_Requirement_.
Look through the records below and copy each line that includes the word "Finance".

Dataset entries

^^^^

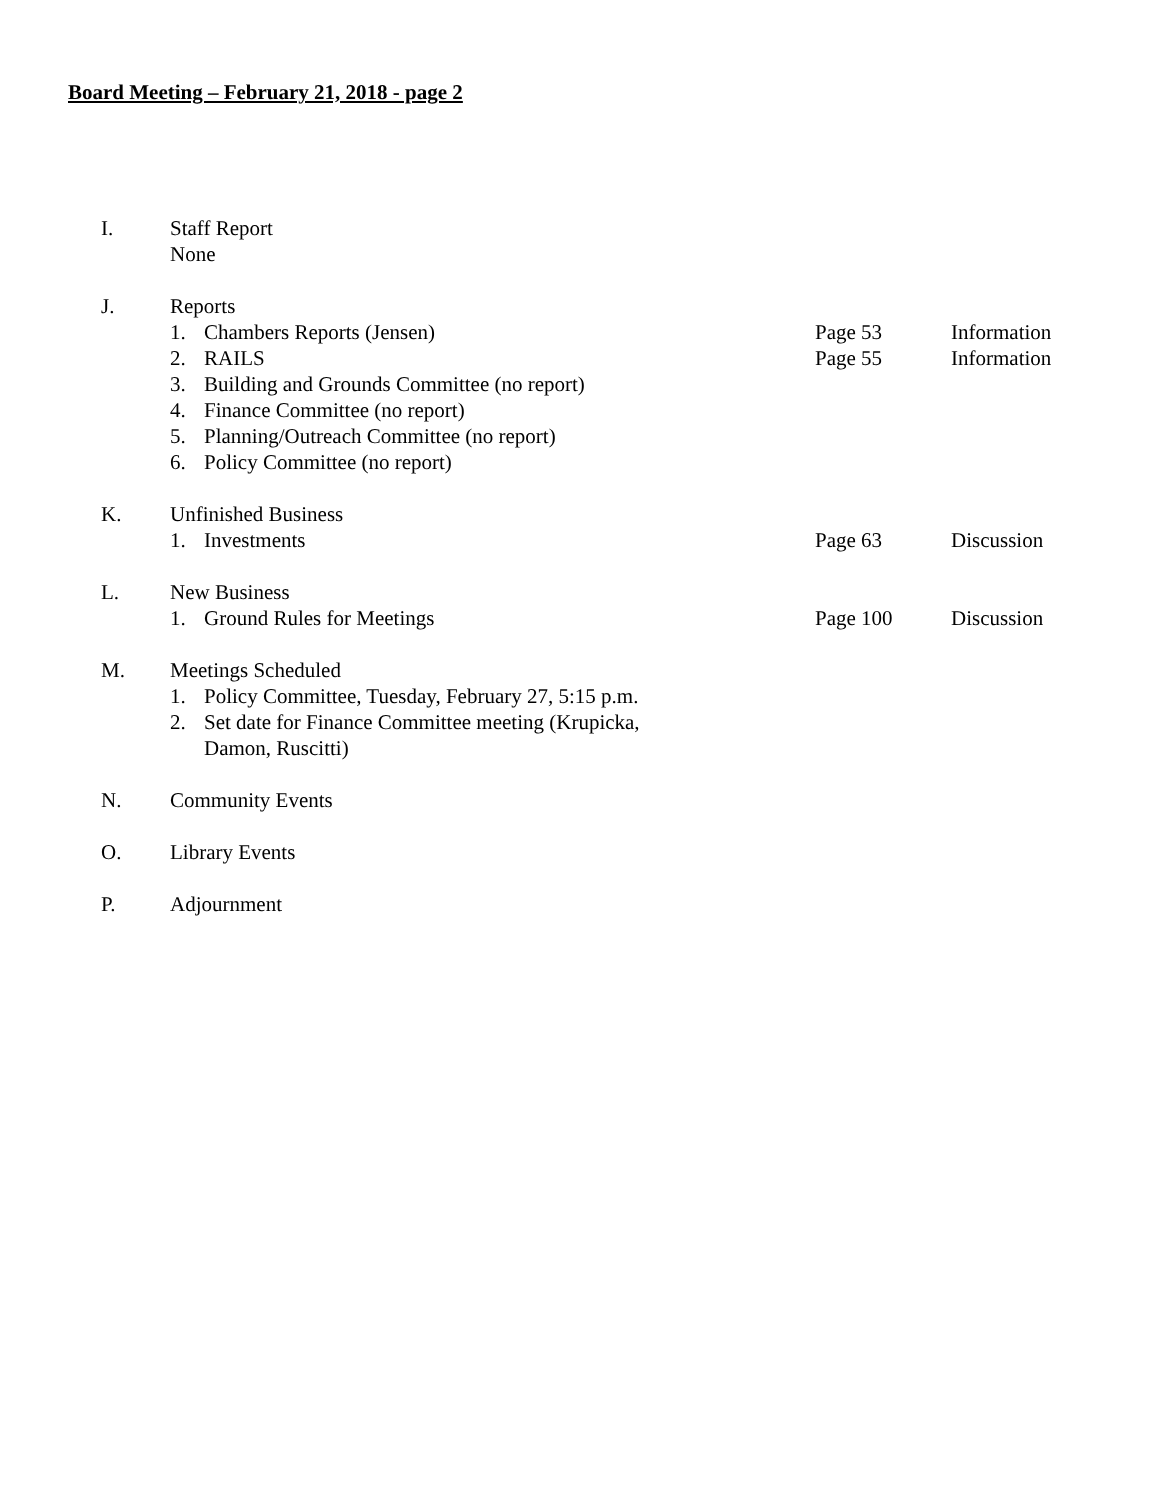Board Meeting – February 21, 2018 - page 2
I. Staff Report
None
J. Reports
1. Chambers Reports (Jensen) Page 53 Information
2. RAILS Page 55 Information
3. Building and Grounds Committee (no report)
4. Finance Committee (no report)
5. Planning/Outreach Committee (no report)
6. Policy Committee (no report)
K. Unfinished Business
1. Investments Page 63 Discussion
L. New Business
1. Ground Rules for Meetings Page 100 Discussion
M. Meetings Scheduled
1. Policy Committee, Tuesday, February 27, 5:15 p.m.
2. Set date for Finance Committee meeting (Krupicka,
Damon, Ruscitti)
N. Community Events
O. Library Events
P. Adjournment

^^^^

_Result for this exercise_.
4. Finance Committee (no report)
2. Set date for Finance Committee meeting (Krupicka,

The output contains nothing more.